# Fracino machne & grinder - thoughts on temporary setup



## SoleBay (Aug 28, 2017)

looking for some user experience or good opinions on this as a temp setup until funds permit an upgrade (hopefully soon) as also just had an amazon arrive today so roasting will begin when the workspace is clear..

Sorry to post here as ebay link but not quite at the 20 posts yet (hope ok) considering this as well within budget price and should see money coming back when I upgrade? ,....FYI I am awaiting further product details so cant provide anything other than whats on ebay,

@coffeebean would you mind advising a bit on the equipment and if its worth the punt?

is it a bambino manual..is the grinder decent enough?

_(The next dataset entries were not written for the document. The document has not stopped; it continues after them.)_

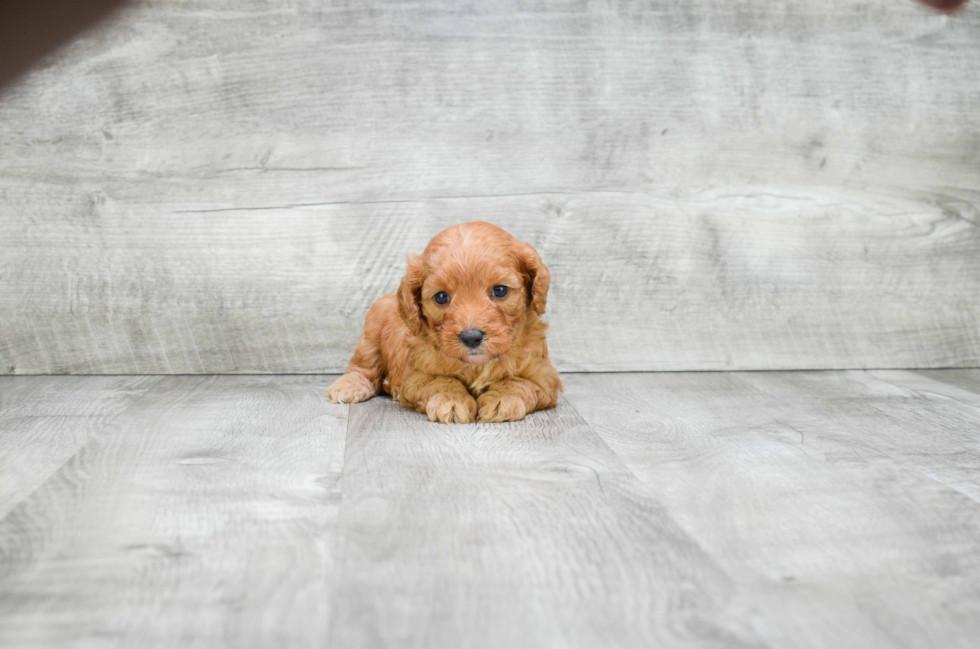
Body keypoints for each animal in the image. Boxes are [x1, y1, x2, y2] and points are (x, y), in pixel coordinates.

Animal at [328, 220, 564, 422]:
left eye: (500, 290)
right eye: (441, 297)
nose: (471, 338)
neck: (476, 366)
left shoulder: (544, 377)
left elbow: (519, 382)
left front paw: (502, 399)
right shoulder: (416, 375)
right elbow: (441, 381)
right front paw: (451, 401)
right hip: (372, 328)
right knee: (363, 366)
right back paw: (349, 386)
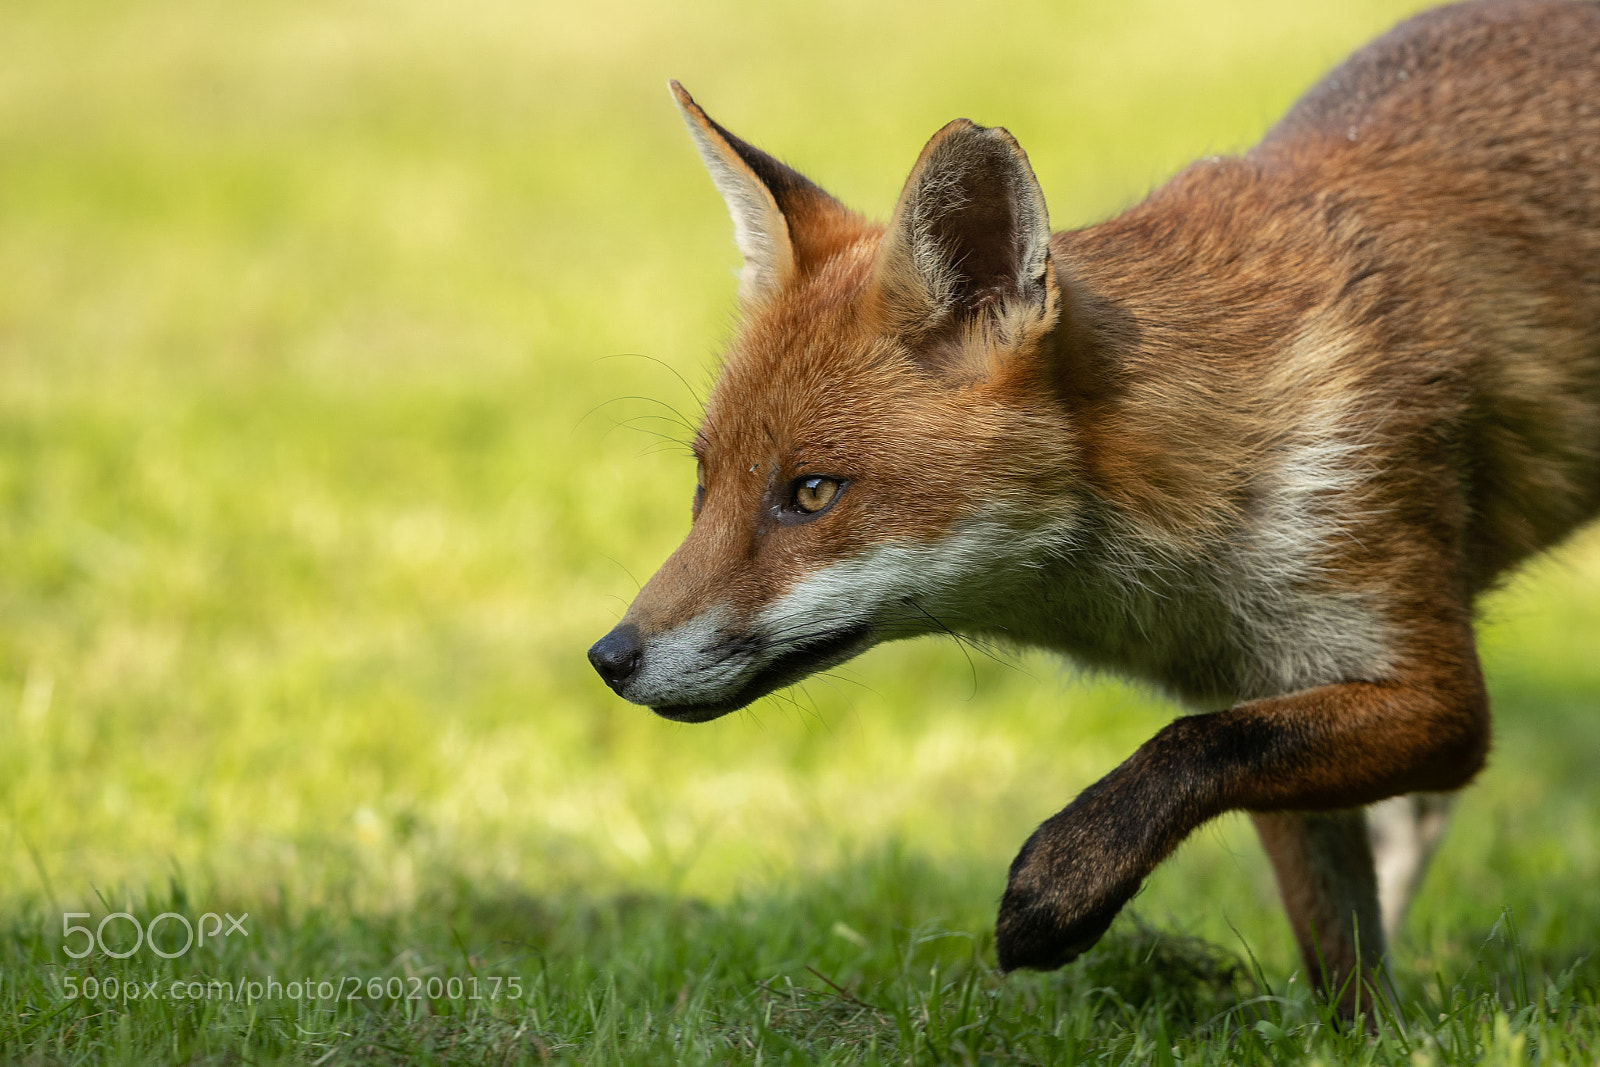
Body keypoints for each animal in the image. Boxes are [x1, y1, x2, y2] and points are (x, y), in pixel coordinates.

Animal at [589, 0, 1600, 1014]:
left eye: (809, 493)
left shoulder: (1435, 695)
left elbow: (1193, 748)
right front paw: (1369, 1032)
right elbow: (1336, 952)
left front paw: (1059, 888)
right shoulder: (1275, 680)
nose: (609, 658)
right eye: (703, 484)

https://www.ebay.co.uk/itm/Frachino-Baby-Espresso-Machine-and-Grinder-Stainless-Black/232851423059?ssPageName=STRK%3AMEBIDX%3AIT&_trksid=p2055119.m1438.l2649

any help greatly appreciated


----------



## ashcroc (Oct 28, 2016)

Have a gander at this thread. Think it mentions the same ebay listing.


----------



## coffeebean (Jan 26, 2010)

It says it is a tank fed machine so if that is true its more likely to be a little Gem and the grinder looks like a K3 or a K5. Both good machines BUT, judging by the style of the machine I would say it was at least 10 years old if not older. Depends very much how it has been used and maintained as to whether it is worth a punt or not but at that age I would ask a lot of questions before even thinking of buying them!


----------



## SoleBay (Aug 28, 2017)

perfect thanks both for the input....possibly seems too good to be true (as it always is) ....

budget might just have to be blown a bit quicker!!


----------



## Oblivion (Mar 5, 2018)

My advise is to hang tight and wait for what you really want. I would go for a good hand grinder like an MBK and an Aeropress to pass the time, and whilst you are waiting have fun going through all the Coffee types to get an idea of what you might be drinking once your permanent setup arrives. Buy once and get it right.

The Niche grinder is imminent which means you might get a bargain top notch second hand grinder if you hold your nerve and hang back a little.

What is the setup you are looking to eventually upgrading to out of interest?


----------